The conquest met with great local resistance, but in 1912 the country was incorporated into French Equatorial Africa as Oubangui-Shari. France launched several military operations in the early 1900s to defeat resistance. The so-called Congo-Wara uprising (1928–31) was the most extensive of a number of uprisings. It was also knocked down, the leaders executed and people forced into villages where the colonial power could oversee them. Some economic development, with the construction of roads and other infrastructure, as well as the introduction of new agricultural growth, took place after the First World War.

After the collapse of the rubber market around 1920, cotton became the most important export product. At the same time, forced labor continued, including for the construction of the railway in Congo. Central African men were enlisted in the war service for France during World War II, which contributed to increased national consciousness. With the new French legislation after the war, Barthélemy Boganda became the first Central African elected to the French National Assembly. In 1949 he formed the country’s first party, the Mouvement d’evolution Social de l’Afrique noire (MESAN), which won the first general elections in the country in 1957.


Barthélemy Boganda became prime minister when the country gained internal autonomy within the French Commonwealth in 1958. He died in an airplane accident the following year, and David Dacko became the country’s first president at independence in 1960. Dacko’s foremost rival, Abel Goumba, was arrested and in 1962 MESAN was made the country’s only permitted party and Dacko was elected president without a counter candidate in 1963.

On New Year’s Eve 1966, the commander of the army, Colonel Jean Bédel Bokassa, came to power in a military coup. Bokassa governed unanimously and in 1972 proclaimed president for life. In 1977, he was crowned emperor during a grand and costly ceremony that garnered international attention. The country changed its name to the Central African Empire at the same time. Bokassa became known for its despotic regime. Comprehensive demonstrations against the emperor took place in 1979, beaten down with the help of Zaire forces.

During 1979, there was a constant clash between protesters and police, and an opposition gathered in exile in a front against Bokassa. In September 1979, Bokassa was toppled in a coup supported by France and the republic reinstated with former President Dacko as president.

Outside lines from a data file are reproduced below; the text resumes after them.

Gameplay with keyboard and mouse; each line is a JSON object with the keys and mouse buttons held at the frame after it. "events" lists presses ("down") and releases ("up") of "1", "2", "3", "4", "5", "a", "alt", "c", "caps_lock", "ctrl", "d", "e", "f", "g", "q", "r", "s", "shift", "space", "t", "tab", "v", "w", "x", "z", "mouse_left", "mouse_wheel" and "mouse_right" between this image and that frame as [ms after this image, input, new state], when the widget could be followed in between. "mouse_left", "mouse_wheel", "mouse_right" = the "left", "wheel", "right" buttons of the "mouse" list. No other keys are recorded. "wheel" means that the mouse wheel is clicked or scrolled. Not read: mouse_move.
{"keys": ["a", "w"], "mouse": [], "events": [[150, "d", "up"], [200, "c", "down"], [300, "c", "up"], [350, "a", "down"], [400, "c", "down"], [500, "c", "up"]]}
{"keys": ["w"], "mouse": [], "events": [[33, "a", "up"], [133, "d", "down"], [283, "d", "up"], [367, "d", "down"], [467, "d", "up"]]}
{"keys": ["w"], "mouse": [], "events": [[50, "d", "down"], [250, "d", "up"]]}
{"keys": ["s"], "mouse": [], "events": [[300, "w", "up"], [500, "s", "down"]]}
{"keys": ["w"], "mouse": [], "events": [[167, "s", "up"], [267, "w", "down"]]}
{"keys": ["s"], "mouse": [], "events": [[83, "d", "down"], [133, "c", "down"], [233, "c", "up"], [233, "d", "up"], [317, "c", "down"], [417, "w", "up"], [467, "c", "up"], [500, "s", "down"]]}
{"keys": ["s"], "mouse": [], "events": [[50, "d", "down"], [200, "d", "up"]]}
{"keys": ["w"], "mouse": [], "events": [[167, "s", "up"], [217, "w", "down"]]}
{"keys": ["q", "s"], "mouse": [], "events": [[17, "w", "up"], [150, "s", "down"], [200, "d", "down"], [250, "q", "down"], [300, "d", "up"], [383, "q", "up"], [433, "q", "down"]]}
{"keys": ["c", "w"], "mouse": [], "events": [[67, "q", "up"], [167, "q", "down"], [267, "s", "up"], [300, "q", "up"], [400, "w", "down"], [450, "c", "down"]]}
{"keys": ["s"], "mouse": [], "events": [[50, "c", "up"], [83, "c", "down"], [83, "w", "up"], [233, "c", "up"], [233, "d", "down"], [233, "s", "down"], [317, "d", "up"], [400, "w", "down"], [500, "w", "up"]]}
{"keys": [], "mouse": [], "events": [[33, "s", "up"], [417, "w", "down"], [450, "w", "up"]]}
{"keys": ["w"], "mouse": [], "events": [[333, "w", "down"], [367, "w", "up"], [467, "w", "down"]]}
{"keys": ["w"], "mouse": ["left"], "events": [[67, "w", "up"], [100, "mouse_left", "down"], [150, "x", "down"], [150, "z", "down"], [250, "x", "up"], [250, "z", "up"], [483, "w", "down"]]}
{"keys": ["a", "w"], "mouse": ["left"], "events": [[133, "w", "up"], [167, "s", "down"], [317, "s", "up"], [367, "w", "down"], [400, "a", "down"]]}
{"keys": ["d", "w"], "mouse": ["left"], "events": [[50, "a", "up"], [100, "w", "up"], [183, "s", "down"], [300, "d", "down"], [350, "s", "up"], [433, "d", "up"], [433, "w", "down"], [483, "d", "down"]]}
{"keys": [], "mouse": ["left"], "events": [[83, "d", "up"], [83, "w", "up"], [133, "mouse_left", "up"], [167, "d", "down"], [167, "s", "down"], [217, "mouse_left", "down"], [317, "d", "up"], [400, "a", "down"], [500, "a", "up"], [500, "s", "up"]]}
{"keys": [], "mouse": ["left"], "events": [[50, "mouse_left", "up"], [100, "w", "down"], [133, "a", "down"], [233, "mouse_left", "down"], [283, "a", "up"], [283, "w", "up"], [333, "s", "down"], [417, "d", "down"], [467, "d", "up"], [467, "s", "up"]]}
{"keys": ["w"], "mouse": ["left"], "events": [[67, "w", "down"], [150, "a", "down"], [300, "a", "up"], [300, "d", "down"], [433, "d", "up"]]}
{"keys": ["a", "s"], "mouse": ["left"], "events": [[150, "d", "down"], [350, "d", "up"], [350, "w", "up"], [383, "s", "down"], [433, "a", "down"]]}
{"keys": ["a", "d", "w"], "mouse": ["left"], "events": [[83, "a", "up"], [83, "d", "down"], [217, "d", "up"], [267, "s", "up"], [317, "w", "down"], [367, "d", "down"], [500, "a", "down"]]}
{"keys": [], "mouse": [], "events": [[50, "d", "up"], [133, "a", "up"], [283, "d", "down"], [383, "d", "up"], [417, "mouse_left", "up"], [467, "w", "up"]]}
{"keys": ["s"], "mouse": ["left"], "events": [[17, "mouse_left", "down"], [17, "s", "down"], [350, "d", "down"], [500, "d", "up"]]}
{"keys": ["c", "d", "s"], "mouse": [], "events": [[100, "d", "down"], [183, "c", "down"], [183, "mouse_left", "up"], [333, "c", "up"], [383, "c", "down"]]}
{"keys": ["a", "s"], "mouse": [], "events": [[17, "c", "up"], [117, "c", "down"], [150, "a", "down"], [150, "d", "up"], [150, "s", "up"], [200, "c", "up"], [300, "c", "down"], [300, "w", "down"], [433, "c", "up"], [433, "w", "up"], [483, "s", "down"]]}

A new constitution with multi-party government was passed in 1981, and free presidential elections were held. Dacko won in front of Ange-Félix Patassé. The same year, after pressure from France, Dacko transferred power to a military government, led by General André Kolingba. Kolingba was elected president for six years in a 1986 referendum and mandated to form a new party as the country’s only allowed; Racial Assembly Democratique Centrafricain (RDC). Resistance to the military regime was great, and in 1984 several opposition leaders established an exile government in Libya.

Following French press negotiations between the parties in 1991-1992, the democratization process led to a constitutional change in 1992 that paved the way for multi-party government. In the 1993 presidential election, Ange-Félix Patassé won, re-elected in 1999. He was deposed in a coup in 2003 and the man who then seized power, François Bozizé, was elected president in 2005. The 1993 parliamentary election was won by Patassés Mouvement pour la libération du peuple centrafricain (MLPC) ; at the 1998 elections, RDC became the largest party. The election in 2005 was won by the coalition group Convergence Nationale.